▸ What is being asked
Count all lines holding "Linux" in the data below and say the number, nothing more.

Dataset entries
▶

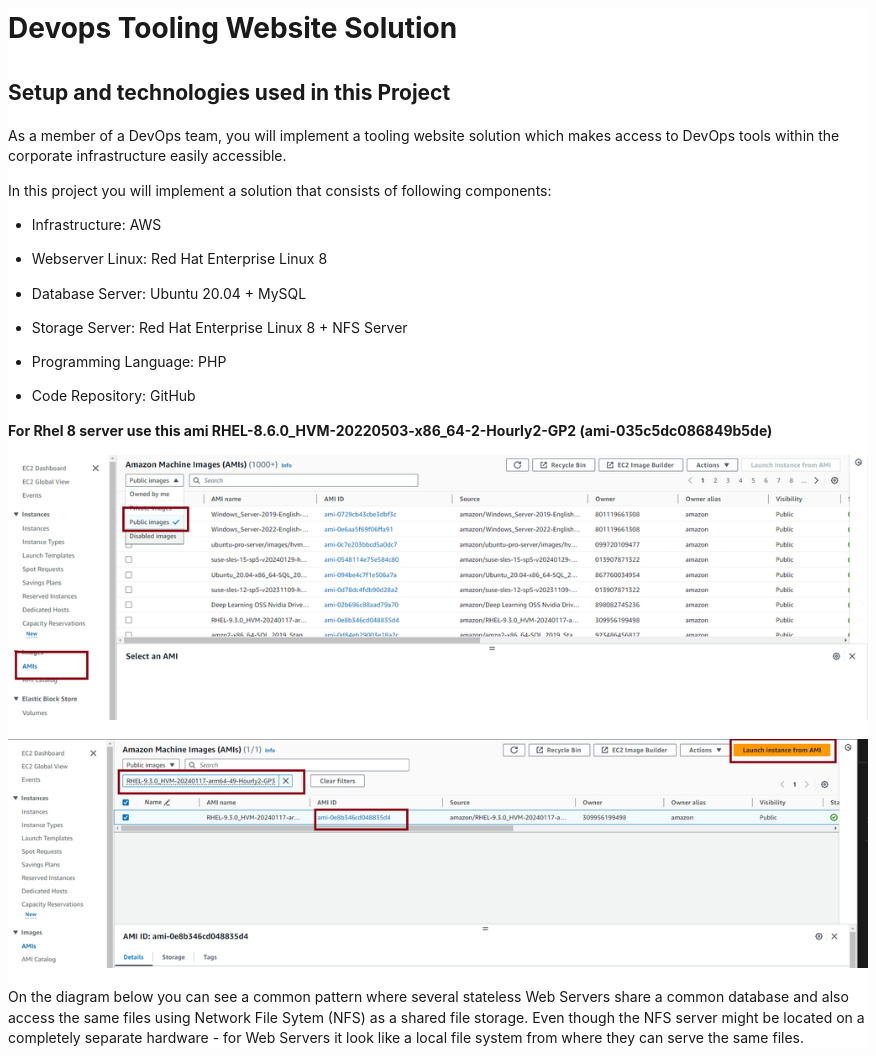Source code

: # Devops Tooling Website Solution
## Setup and technologies used in this Project

As a member of a DevOps team, you will implement a tooling website solution which makes access to DevOps tools within the corporate infrastructure easily accessible.

In this project you will implement a solution that consists of following components:

* Infrastructure: AWS

* Webserver Linux: Red Hat Enterprise Linux 8

* Database Server: Ubuntu 20.04 + MySQL

* Storage Server: Red Hat Enterprise Linux 8 + NFS Server

* Programming Language: PHP

* Code Repository: GitHub

**For Rhel 8 server use this ami RHEL-8.6.0_HVM-20220503-x86_64-2-Hourly2-GP2 (ami-035c5dc086849b5de)**

![alt text](images/AMI.png)

![alt text](images/AMI2.png)

On the diagram below you can see a common pattern where several stateless Web Servers share a common database and also access the same files using Network File Sytem (NFS) as a shared file storage. Even though the NFS server might be located on a completely separate hardware - for Web Servers it look like a local file system from where they can serve the same files.
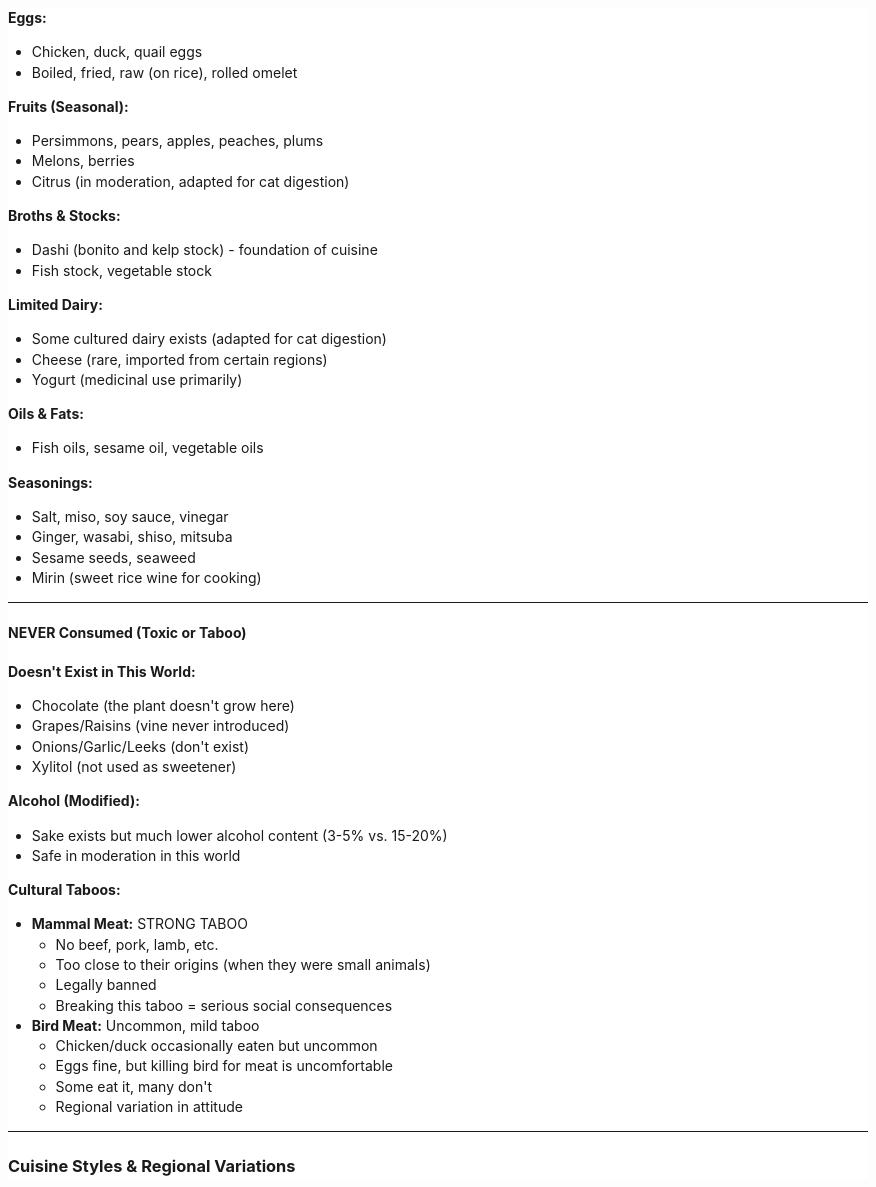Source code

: **Eggs:**
- Chicken, duck, quail eggs
- Boiled, fried, raw (on rice), rolled omelet

**Fruits (Seasonal):**
- Persimmons, pears, apples, peaches, plums
- Melons, berries
- Citrus (in moderation, adapted for cat digestion)

**Broths & Stocks:**
- Dashi (bonito and kelp stock) - foundation of cuisine
- Fish stock, vegetable stock

**Limited Dairy:**
- Some cultured dairy exists (adapted for cat digestion)
- Cheese (rare, imported from certain regions)
- Yogurt (medicinal use primarily)

**Oils & Fats:**
- Fish oils, sesame oil, vegetable oils

**Seasonings:**
- Salt, miso, soy sauce, vinegar
- Ginger, wasabi, shiso, mitsuba
- Sesame seeds, seaweed
- Mirin (sweet rice wine for cooking)

---

#### NEVER Consumed (Toxic or Taboo)

**Doesn't Exist in This World:**
- Chocolate (the plant doesn't grow here)
- Grapes/Raisins (vine never introduced)
- Onions/Garlic/Leeks (don't exist)
- Xylitol (not used as sweetener)

**Alcohol (Modified):**
- Sake exists but much lower alcohol content (3-5% vs. 15-20%)
- Safe in moderation in this world

**Cultural Taboos:**
- **Mammal Meat:** STRONG TABOO
  - No beef, pork, lamb, etc.
  - Too close to their origins (when they were small animals)
  - Legally banned
  - Breaking this taboo = serious social consequences
- **Bird Meat:** Uncommon, mild taboo
  - Chicken/duck occasionally eaten but uncommon
  - Eggs fine, but killing bird for meat is uncomfortable
  - Some eat it, many don't
  - Regional variation in attitude

---

### Cuisine Styles & Regional Variations
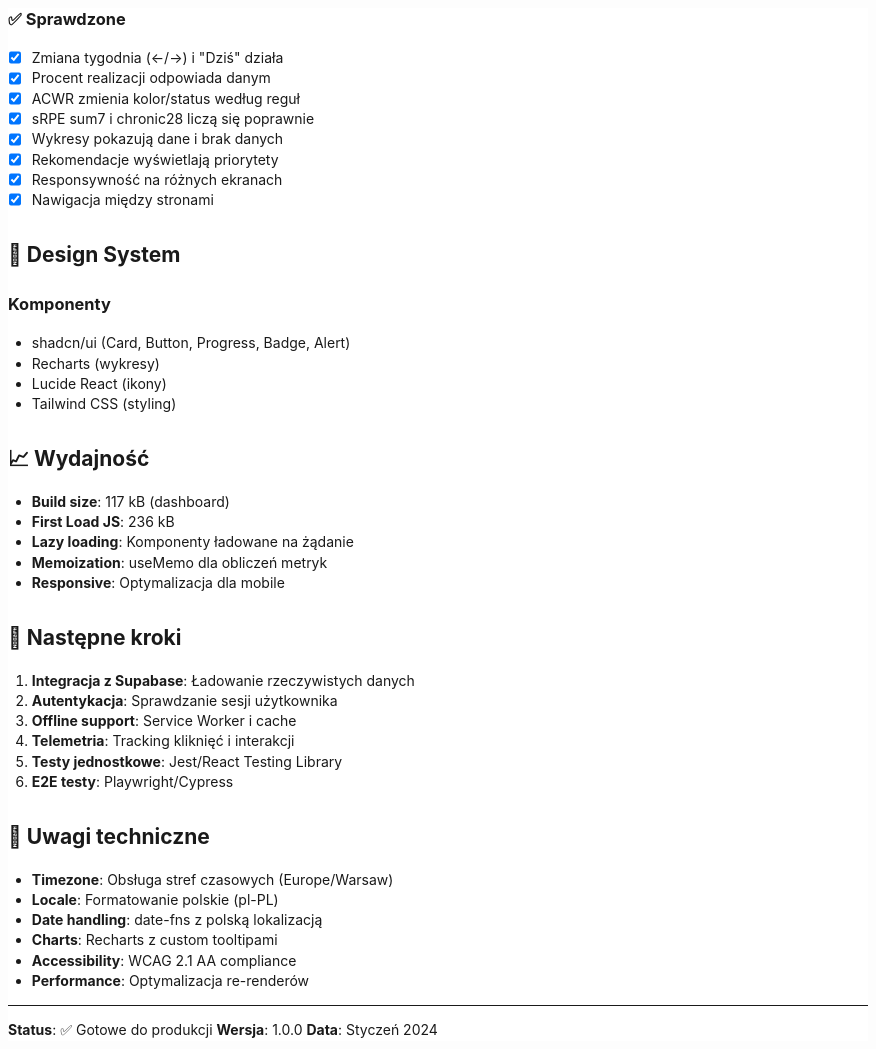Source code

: ### ✅ Sprawdzone
- [x] Zmiana tygodnia (←/→) i "Dziś" działa
- [x] Procent realizacji odpowiada danym
- [x] ACWR zmienia kolor/status według reguł
- [x] sRPE sum7 i chronic28 liczą się poprawnie
- [x] Wykresy pokazują dane i brak danych
- [x] Rekomendacje wyświetlają priorytety
- [x] Responsywność na różnych ekranach
- [x] Nawigacja między stronami

## 🎨 Design System

### Komponenty
- shadcn/ui (Card, Button, Progress, Badge, Alert)
- Recharts (wykresy)
- Lucide React (ikony)
- Tailwind CSS (styling)

## 📈 Wydajność

- **Build size**: 117 kB (dashboard)
- **First Load JS**: 236 kB
- **Lazy loading**: Komponenty ładowane na żądanie
- **Memoization**: useMemo dla obliczeń metryk
- **Responsive**: Optymalizacja dla mobile

## 🔮 Następne kroki

1. **Integracja z Supabase**: Ładowanie rzeczywistych danych
2. **Autentykacja**: Sprawdzanie sesji użytkownika
3. **Offline support**: Service Worker i cache
4. **Telemetria**: Tracking kliknięć i interakcji
5. **Testy jednostkowe**: Jest/React Testing Library
6. **E2E testy**: Playwright/Cypress

## 📝 Uwagi techniczne

- **Timezone**: Obsługa stref czasowych (Europe/Warsaw)
- **Locale**: Formatowanie polskie (pl-PL)
- **Date handling**: date-fns z polską lokalizacją
- **Charts**: Recharts z custom tooltipami
- **Accessibility**: WCAG 2.1 AA compliance
- **Performance**: Optymalizacja re-renderów

---

**Status**: ✅ Gotowe do produkcji
**Wersja**: 1.0.0
**Data**: Styczeń 2024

◀

▸ Answer
2